(di Angela Sciortino) Non solo Strazzavisazza, Maiorca e Timilìa insieme alla sua versione dialettale Tumminìa. Nel database dell’Ufficio Marchio e Brevetti ci sono tanti altri marchi in cui da soli, o insieme ad altre parole, sono indicate le denominazioni di alcuni grani antichi siciliani tornati tanto di moda in pizzerie a la page e ristoranti stellati.
I tre (o meglio quattro) marchi sono quelli che nelle scorse settimane hanno spopolato sui social per una rovente polemica sull’uso di queste dizioni rivendicata in esclusiva da una società con sede a Verona. É bastato qualche giorno di feroci critiche perché la società veronese (ma un tempo siciliana) Terra e Tradizioni dichiarasse di non avere più nessuna intenzione di imporre royalties o altri limiti ai produttori siciliani e di volere cedere ad un prezzo simbolico i marchi in suo possesso alla Stazione di Granicoltura di Caltagirone. Tutto risolto, dunque? Macchè. La vicenda non è chiusa: non è certo, infatti, l’esito della richiesta dell’Assessorato Agricoltura che è corso ai ripari chiedendo al Ministero dello Sviluppo Economico la revoca della registrazione. Il motivo? Semplice, la normativa lascia ampi spazi di manovra alle imprese o ai singoli soggetti di registrare nomi e diciture che possono anche definire prodotti di larga diffusione e indicazioni territoriali. Tant’è vero che perfino il termine Sicilia è inserito in una gran varietà di marchi registrati.

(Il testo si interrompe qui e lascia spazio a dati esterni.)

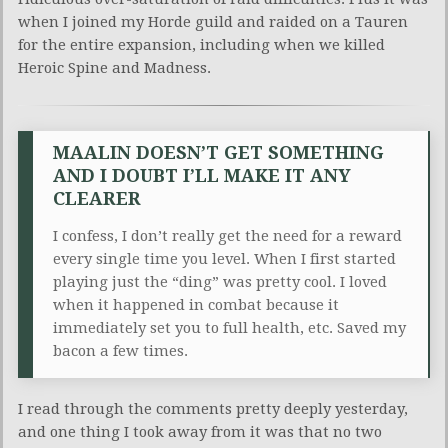
when I joined my Horde guild and raided on a Tauren
for the entire expansion, including when we killed
Heroic Spine and Madness.
MAALIN DOESN’T GET SOMETHING
AND I DOUBT I’LL MAKE IT ANY
CLEARER
I confess, I don’t really get the need for a reward
every single time you level. When I first started
playing just the “ding” was pretty cool. I loved
when it happened in combat because it
immediately set you to full health, etc. Saved my
bacon a few times.
I read through the comments pretty deeply yesterday,
and one thing I took away from it was that no two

E chi è convinto che siano solo imprese “del Continente” a pensare di “difendere motu proprio” le peculiarità dell’Isola, è caduto in errore. Basta dedicare un po’ di tempo sul portale e scoprire per esempio che ci sono “bidì di sicilia bio” e “selezione Russello” registrati da Mulini Riggi di Caltanissetta e un “perciasacchi di sicilia bio” in lavorazione sempre su richiesta dei mulini nisseni. Ma c’è pure “Perciasacchi” registrato da Be Good sas di Palermo e alcuni marchi per pasta e pane in cui è inserito il termine timilia registrati da Mulini del Ponte di Castelevetrano, così come lo stesso Filippo Ignazio Drago ha in lavorazione una richiesta per “nero di tumminia”.
Il comparto dei grani antichi, protagonista negli ultimi tempi di uno sviluppo tumultuoso e inaspettato, pur rappresentando una scelta vincente per agricoltori stanchi di continui deprezzamenti del grano duro a causa della agguerrita concorrenza dei grani esteri (canadese e ucraino), necessita però di una iniezione di trasparenza che aiuti gli agricoltori ad uscire da una specie di clandestinità. Attualmente solo Giuseppe Li Rosi, cofondatore dell’Associazione “Simenza” può riprodurre seme da fornire ad altri cerealicoltori per coltivare grani antichi di tre varietà, la timilia a reste nere, la maiorca e la strazzavisazzi (perciasacchi). Presto sarà affiancato da altri ventidue agricoltori che, superata favorevolmente l’istruttoria della Commissione insediata presso l’Assessorato regionale Agricoltura, attendono l’ok del ministero e saranno iscritti per le varietà Romano, Regina, Capeiti, Tripolino, Tumminia Reste Bianche e Maiorca. Si aggiungono poi 6 Perciasacchi, 2 Bidì, 4 Russello e 4 Tumminia Reste Nere.